Pas de barrière, mais des « freins » comme il les appelle pudiquement, qu’il s’est pris en pleine tête. En 2002, alors qu’il est adolescent, sa famille et lui sont contraints à l’exil, pour des questions politiques et sécuritaires. D’abord les Comores, puis la France et ses discriminations. « Une fois arrivé là-bas, j’ai compris ce que c'était d’avoir la peau noire. C'était une expérience à la fois traumatisante, mais aussi riche. Quelque part, je me suis construit une identité plus forte à travers ma couleur de peau. Quand je suis revenu à Mada en 2007, j’avais en moi une volonté de transcender un peu la réalité. Le fait d’avoir choisi de revenir, c’était très important dans mon travail. J’avais en moi une combinaison de rage et de volonté créative. »
Et cette rage a payé. Aujourd’hui, Isaac vit de son art. Suffisamment, blague-t-il, pour avoir de quoi racheter des pinceaux et continuer à peindre. Depuis le Covid, les temps sont particulièrement durs sur l’île.
Le café avalé en bas de la rue, Isaac et son 1,90 mètre se replongent dans l’obscurité. Un vidéoprojecteur projette sur une toile sa dernière œuvre numérique.

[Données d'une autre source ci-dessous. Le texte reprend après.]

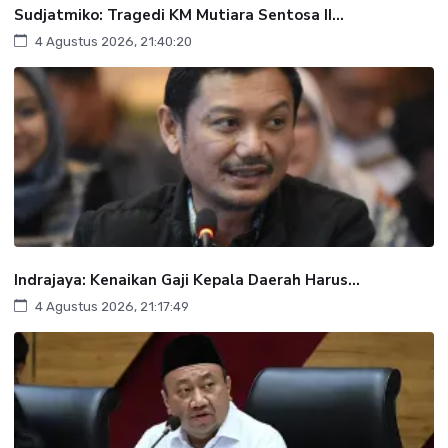
Sudjatmiko: Tragedi KM Mutiara Sentosa II...
4 Agustus 2026, 21:40:20
Indrajaya: Kenaikan Gaji Kepala Daerah Harus...
4 Agustus 2026, 21:17:49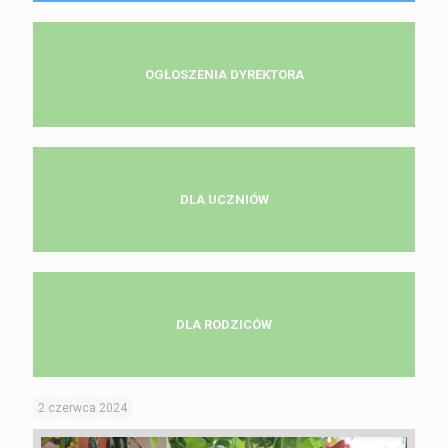
OGŁOSZENIA DYREKTORA
DLA UCZNIÓW
DLA RODZICÓW
2 czerwca 2024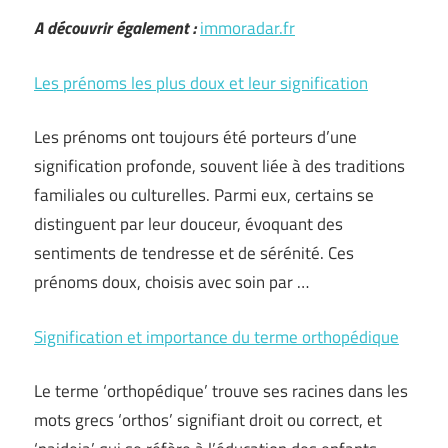
A découvrir également :
immoradar.fr
Les prénoms les plus doux et leur signification
Les prénoms ont toujours été porteurs d’une
signification profonde, souvent liée à des traditions
familiales ou culturelles. Parmi eux, certains se
distinguent par leur douceur, évoquant des
sentiments de tendresse et de sérénité. Ces
prénoms doux, choisis avec soin par …
Signification et importance du terme orthopédique
Le terme ‘orthopédique’ trouve ses racines dans les
mots grecs ‘orthos’ signifiant droit ou correct, et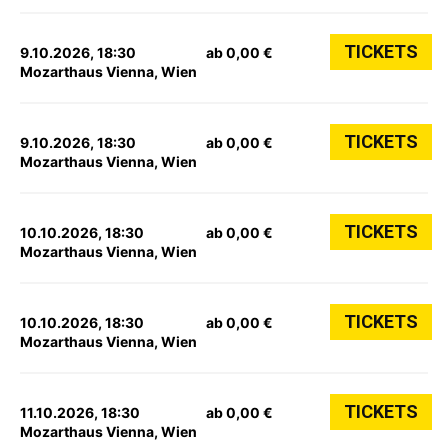
TICKETS
9.10.2026, 18:30
ab 0,00 €
Mozarthaus Vienna, Wien
TICKETS
9.10.2026, 18:30
ab 0,00 €
Mozarthaus Vienna, Wien
TICKETS
10.10.2026, 18:30
ab 0,00 €
Mozarthaus Vienna, Wien
TICKETS
10.10.2026, 18:30
ab 0,00 €
Mozarthaus Vienna, Wien
TICKETS
11.10.2026, 18:30
ab 0,00 €
Mozarthaus Vienna, Wien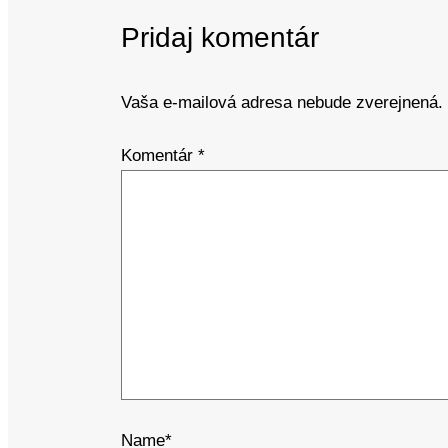
Pridaj komentár
Vaša e-mailová adresa nebude zverejnená.
Komentár
*
Name*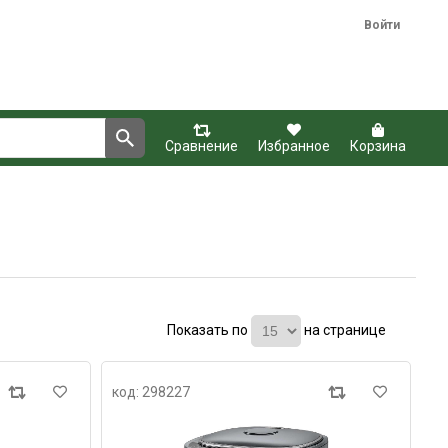
Войти
Сравнение
Избранное
Корзина
Показать по
на странице
код: 298227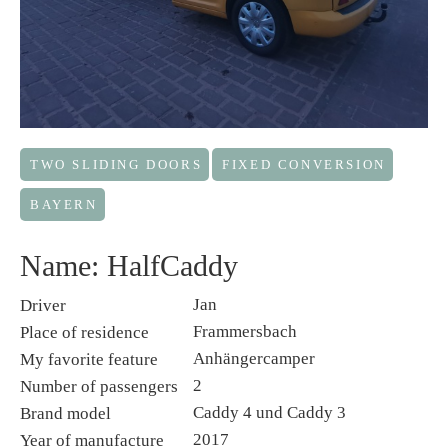
TWO SLIDING DOORS
FIXED CONVERSION
BAYERN
Name: HalfCaddy
Jan
Driver
Frammersbach
Place of residence
Anhängercamper
My favorite feature
2
Number of passengers
Caddy 4 und Caddy 3
Brand model
2017
Year of manufacture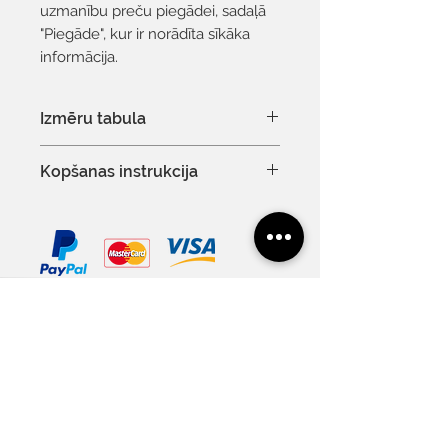
uzmanību preču piegādei, sadaļā
"Piegāde", kur ir norādīta sīkāka
informācija.
Izmēru tabula
Izmēru tabulu var redzēt šeit
Kopšanas instrukcija
Mazgāt automātiskajā veļas
mazgāšanas mašīnā 30°C
Delikāts mazgāšanas režīms
Nebalināt
Kontakti
Tev
Ir atļauta profesionāla ķīmiskā
Par mums
Dāvanu karte
tīrīšana
Sadarbība
Nežāvēt veļas žāvētājā
Vakances
Noderīgi
Lietošanas noteikumi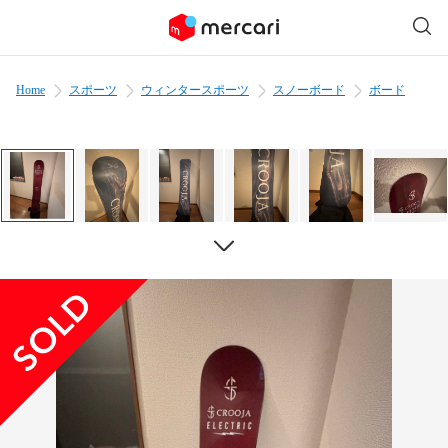
Home
スポーツ
ウィンタースポーツ
スノーボード
ボード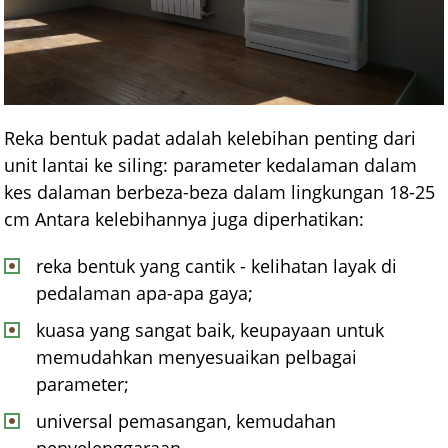
Reka bentuk padat adalah kelebihan penting dari
unit lantai ke siling: parameter kedalaman dalam
kes dalaman berbeza-beza dalam lingkungan 18-25
cm Antara kelebihannya juga diperhatikan:
reka bentuk yang cantik - kelihatan layak di
pedalaman apa-apa gaya;
kuasa yang sangat baik, keupayaan untuk
memudahkan menyesuaikan pelbagai
parameter;
universal pemasangan, kemudahan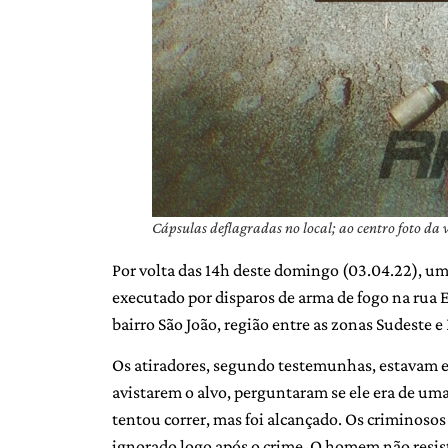
Cápsulas deflagradas no local; ao centro foto da 
Por volta das 14h deste domingo (03.04.22), u
executado por disparos de arma de fogo na rua
bairro São João, região entre as zonas Sudeste e
Os atiradores, segundo testemunhas, estavam e
avistarem o alvo, perguntaram se ele era de u
tentou correr, mas foi alcançado. Os criminoso
ignorado logo após o crime. O homem não resist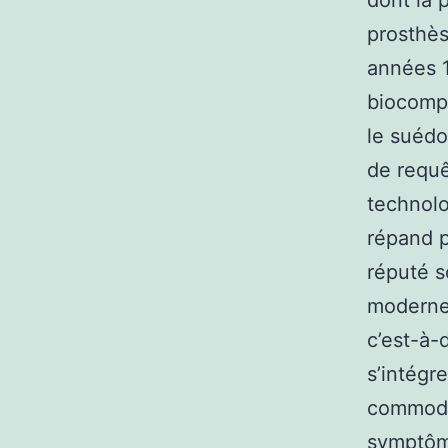
dont la 
prosthès
années 1
biocompa
le suéd
de requê
technolo
répand p
réputé s
moderne,
c’est-à-d
s’intégr
commode 
symptôme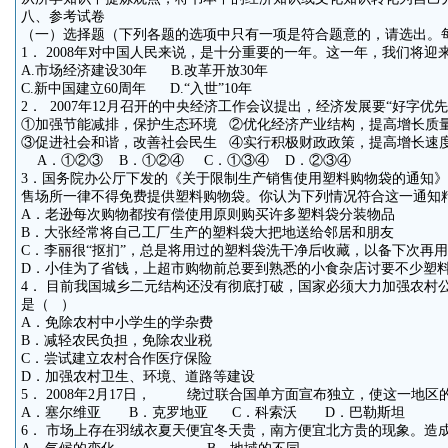
八、参考试卷
（一）选择题（下列各题的选项中只有一项是符合题意的，请选出。每
1． 2008年对中国人民来说，是十分重要的一年。这一年，我们将迎
A.市场经济建设30年 B.改革开放30年
C.新中国建立60周年 D.“入世”10年
2． 2007年12月召开的中央经济工作会议提出，经济发展要“好字优
①加强节能减排，保护生态环境 ②优化经济产业结构，提高增长质
③促进社会和谐，改善社会民生 ④实行积极财政政策，提高增长速
A．①②③ B．①②④ C．①③④ D．②③④
3．国务院办公厅下发的《关于限制生产销售使用塑料购物袋的通知》规
售场所一律不得免费提供塑料购物袋。你认为下列情况符合这一通知
A．老逊每次购物都按有偿使用原则购买许多塑料袋分装物品
B．大张经常将自己工厂生产的塑料袋大把地送给邻居和朋友
C．李丽很“抠扪”，总是将用过的塑料袋洗干净后收藏，以备下次再用
D．小佳为了省钱，上超市购物前总要到熟悉的小食杂店讨要不少塑
4． 目前我国城乡二元结构还没有彻底打破，国家必须大力加强农村
是（ ）
A．免除农村中小学生的学杂费
B．减轻农民负担，免除农业税
C．尝试建立农村合作医疗保险
D．加强农村卫生、环境、道路等建设
5． 2008年2月17日， 绕过联合国单方面宣布独立，使这一地
A．塞尔维亚 B．克罗地亚 C．科索沃 D．巴勒斯坦
6． 市场上存在羽绒衣夏天便宜冬天贵，南方便宜北方贵的现象。造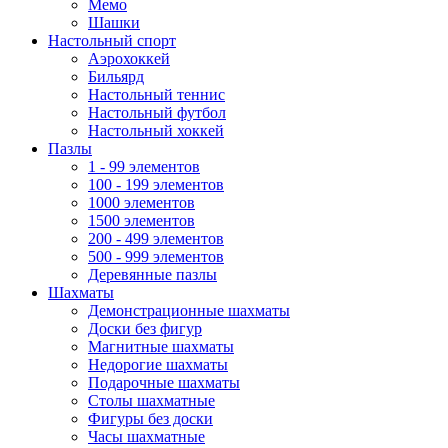
Мемо
Шашки
Настольный спорт
Аэрохоккей
Бильярд
Настольный теннис
Настольный футбол
Настольный хоккей
Пазлы
1 - 99 элементов
100 - 199 элементов
1000 элементов
1500 элементов
200 - 499 элементов
500 - 999 элементов
Деревянные пазлы
Шахматы
Демонстрационные шахматы
Доски без фигур
Магнитные шахматы
Недорогие шахматы
Подарочные шахматы
Столы шахматные
Фигуры без доски
Часы шахматные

Au feutre, il fixe les contours avant de peindre. Et avant que le délestage ne l’interrompe, une énième fois. « On ne s’en plaint pas. C’est une manière de vivre. C'est-à-dire qu’on a accepté cette réalité très difficile. C’est la culture du seum. Le seum devient un art, une force. Même dans notre quotidien le plus dur, on a toujours envie de créer. »
Créer pour partager, provoquer l’étincelle, établir le dialogue, à Madagascar, mais au-delà de l’île, surtout. Isaac, l'enfant terrible de Majunga, s’est assagi. Mais dans ses œuvres, en embuscade : son insolence, inébranlable. « L’Arte vendica la vita », lâche-t-il malicieusement. L’art venge la vie.